Hi everyone I have been reading some of thses posts and decided to write my own. I graduated in August and came off orientation in L&D on November 20, 2008. I trained on day shift but was hired for nights. So it has been about 3 weeks now and I have had my ups and downs. I have come home crying, anxious and feeling very incompetent. I have been trouble sleeping and have resorted to sleeping pills when needed. All through nursing school and my nurse extrenship I was told that I would make a good nurse. Now, I am not so sure. I feel that I should know more than I do and walk into work every shift praying that I will have a good night. I have made stupid mistakes
that I am trying to learn from and hope that in time this feeling goes away.

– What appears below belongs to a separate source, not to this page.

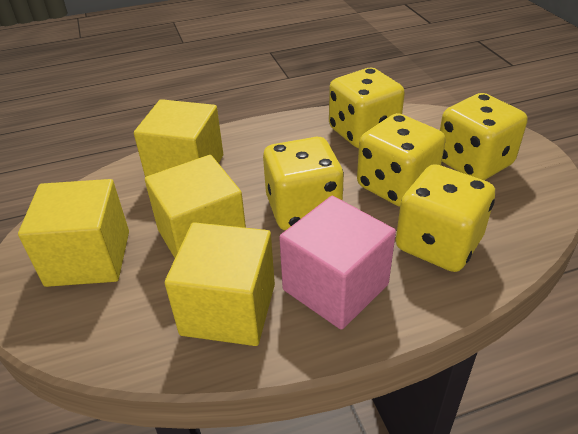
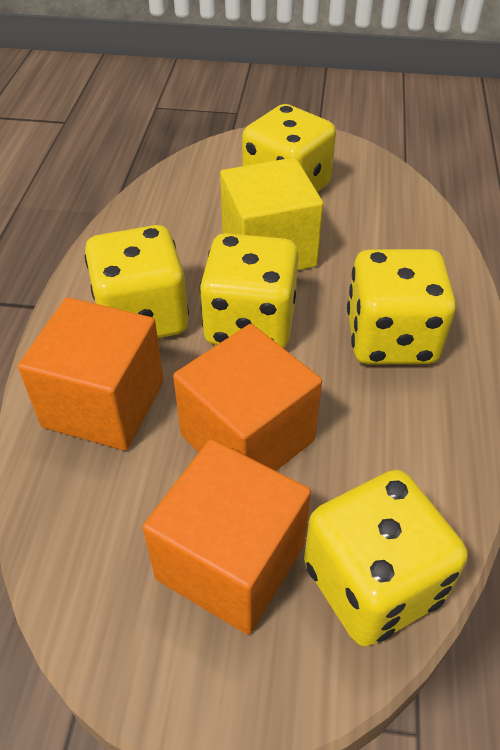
orange cube: 0 -> 3
pink cube: 1 -> 0
yellow cube: 4 -> 1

Anyone who works in L&D or any field for that matter, can you tell me if this is normal? I hope that I am cut out for this specialty becuase I love it so much. I look in awe at senior niurses who seem to handle two laboring patients, one having decels, and the other getting an epridural, without freaking out. I am super sensitive, anxious and paranoid that I am going to screw something up-is this normal? My co-workers are very supportive but I feel that I might be annoying with all my questions. The night shift has hired many new nurses and I am the last to be hired. The docs make comments because there are so many new nurses (not all new grads). Some older nurses are more helpful than others and I tend to attach myself to the nicer ones. I am getting better with vaginal exams but still have other nurses check for me when I know the doc is not the nicest so that i dont tell them the wrong dilation. I hope one day this all just "clicks" but until then I hope to keep my sanity. I was so excited to be done with nursing school but now I wish I could go back.